As for breaking records, Djokovic is hungry for more Slam wins in 2013. No matter how many future titles Djokovic has to split with however deep a roster of exceptional players, he’s assured icon status in Serbia. (Icon here can almost be taken in a literal sense—hanging in Srdjan’s office at the Belgrade restaurant Novak is a cherubic portrait of his son basking in the beatific glow of Patriarch Pavle, the deceased head of the Serbian Orthodox church.) He’s something of an unofficial Belgrade mascot, his amiable, impish face omnipresent throughout the resurgent city.
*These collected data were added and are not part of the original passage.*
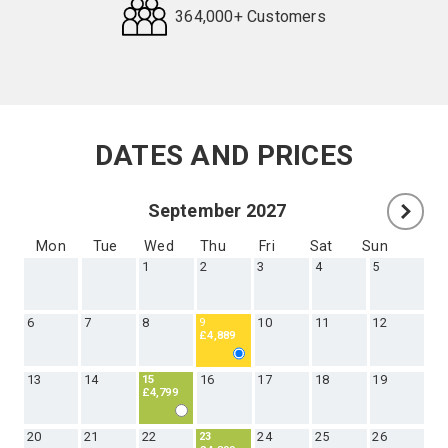
lifetime.
60+ Holiday Types
500+ Destinations
364,000+ Customers
Request
Callback
DATES AND PRICES
September 2027
Mon
Tue
Wed
Thu
Fri
Sat
Sun
1
2
3
4
5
Djokovic is not content to just soak up the admiration. His eponymous foundation, which raised $1.4 million at a New York event two days after the U.S. Open ended, is committed to providing disadvantaged Serbian children with healthy food, solid education and, yes, the foundational tennis support Djokovic and his peers lacked. “Not many children from my generation had an opportunity to fulfill their dreams like I did, and many of them were discouraged from dreaming,” he told us. “I believe that every single person in this world has something valuable to give and share with somebody.”